**Work to complete**
Go through the lines below and repeat each one exactly, skipping pictures.

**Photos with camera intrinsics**

-.-.-

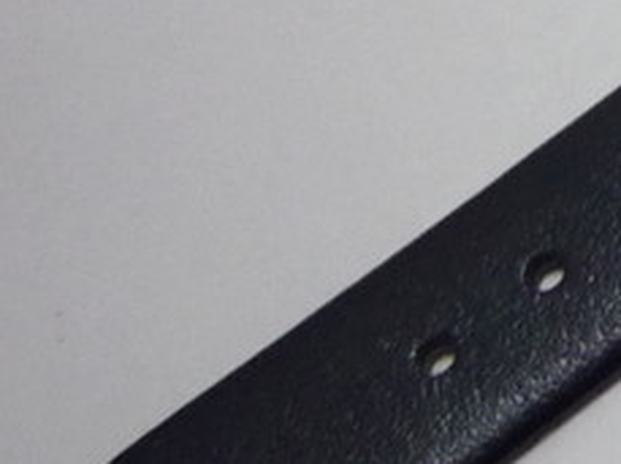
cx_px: 1584
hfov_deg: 10.0
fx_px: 3009
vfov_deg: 8.3
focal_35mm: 168
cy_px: -545
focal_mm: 5.2
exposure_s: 1/30
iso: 200
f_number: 3.3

-.-.-

**Answer below**
cx_px: 1584
hfov_deg: 10.0
fx_px: 3009
vfov_deg: 8.3
focal_35mm: 168
cy_px: -545
focal_mm: 5.2
exposure_s: 1/30
iso: 200
f_number: 3.3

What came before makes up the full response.